Um uns besser kennenzulernen, nannten wir in einem kurzen Spiel den für uns wichtigsten Gegenstand zum Überleben in der Wildnis. Im Geschäftsteil gab es kurze Berichte über die Gemeinden und einen regen Austausch. Den restlichen Abend ließen wir mit Gesang und einer Andacht ausklingen.
Feuer machen – Kräuter sammeln – Waldbaden
Am nächsten Morgen begannen wir mit einer Andacht. Danach gab es ein großes Frühstücksbuffet. Gut gestärkt gingen wir
in verschiedene Workshops. Von Feuer machen, Kräuter sammeln und Waldbaden bis über Knotenkunde war alles dabei. Nach einer kurzen Verschnaufpause startete Runde zwei der Workshops. Hierbei wurden verschiedene Unterschlupfmöglichkeiten für die Nacht gebaut.
In der Natur einschlafen
Nach dem Mittagessen lernten wir die Naturspiritualität näher kennen. Wir machten uns auf den Weg zu einem tiefgreifenden
Schwellengang und teilten unsere Erfahrungen im Council. Danach wurden wir zu einem Waldworship-Gottesdienst eingeladen.
Am Abend nach dem Essen gingen wir zu unseren Sheltern im Wald. Dort angekommen wurden die Wildnis-Camper mit einem Segen verabschiedet. Nun hieß es, die Stille der Nacht zu genießen und in der Natur einzuschlafen. Am nächsten Morgen begaben wir uns bei Sonnenaufgang auf den Rückweg. Am Lagerfeuerplatz wurden wir mit Marshmallows und Punsch empfangen. Das wärmte uns nach der kalten Nacht gut auf.

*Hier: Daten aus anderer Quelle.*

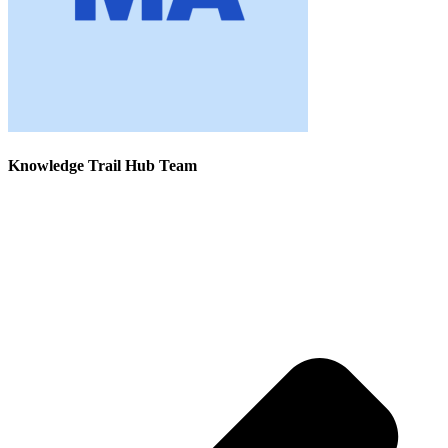
Knowledge Trail Hub Team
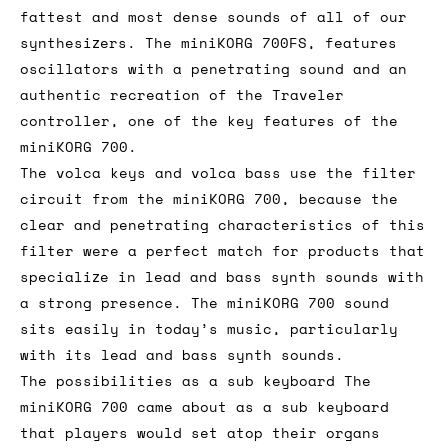
fattest and most dense sounds of all of our
synthesizers. The miniKORG 700FS, features
oscillators with a penetrating sound and an
authentic recreation of the Traveler
controller, one of the key features of the
miniKORG 700.
The volca keys and volca bass use the filter
circuit from the miniKORG 700, because the
clear and penetrating characteristics of this
filter were a perfect match for products that
specialize in lead and bass synth sounds with
a strong presence. The miniKORG 700 sound
sits easily in today’s music, particularly
with its lead and bass synth sounds.
The possibilities as a sub keyboard The
miniKORG 700 came about as a sub keyboard
that players would set atop their organs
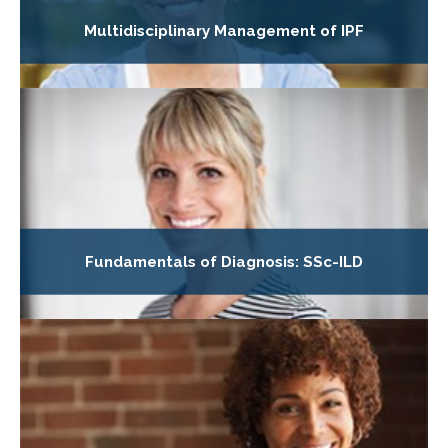
Multidisciplinary Management of IPF
Fundamentals of Diagnosis: SSc-ILD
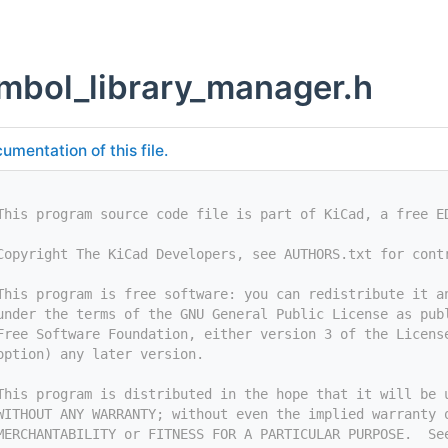
ymbol_library_manager.h
umentation of this file.
This program source code file is part of KiCad, a free E
Copyright The KiCad Developers, see AUTHORS.txt for cont
This program is free software: you can redistribute it a
under the terms of the GNU General Public License as pub
Free Software Foundation, either version 3 of the Licens
option) any later version.
This program is distributed in the hope that it will be 
WITHOUT ANY WARRANTY; without even the implied warranty 
MERCHANTABILITY or FITNESS FOR A PARTICULAR PURPOSE.  Se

Im Anschluss stand das Reflektieren im Vordergrund. In mehreren Runden tauschten wir uns über das Erleben in der Natur, die eigenen entstandenen Emotionen und was das mit Spiritualität zu tun hat aus. Wir überlegten, was wir davon gerne vor Ort mit anderen ausprobieren würden und wie das gelingen kann. Im letzten Schritt der Reflexion gaben wir Rückmeldung zum ganzen Wochenende, dabei nahmen wir die Gruppe, die Rahmenbedingungen und das Programm in den Blick.
Das Thema rundete dann der knapp 10-minütige Film ab, der aus dem im Geländespiel am ersten Abend entstandenen Rohmaterial von Hendrik Jarallah, Dekanatsjugendreferent An Sulzach und Wörnitz, geschnitten wurde.
Nach dem Aufräumen, Putzen und dem tolkienesken Abschlusssegen machten wir uns beseelt auf den Nachhauseweg.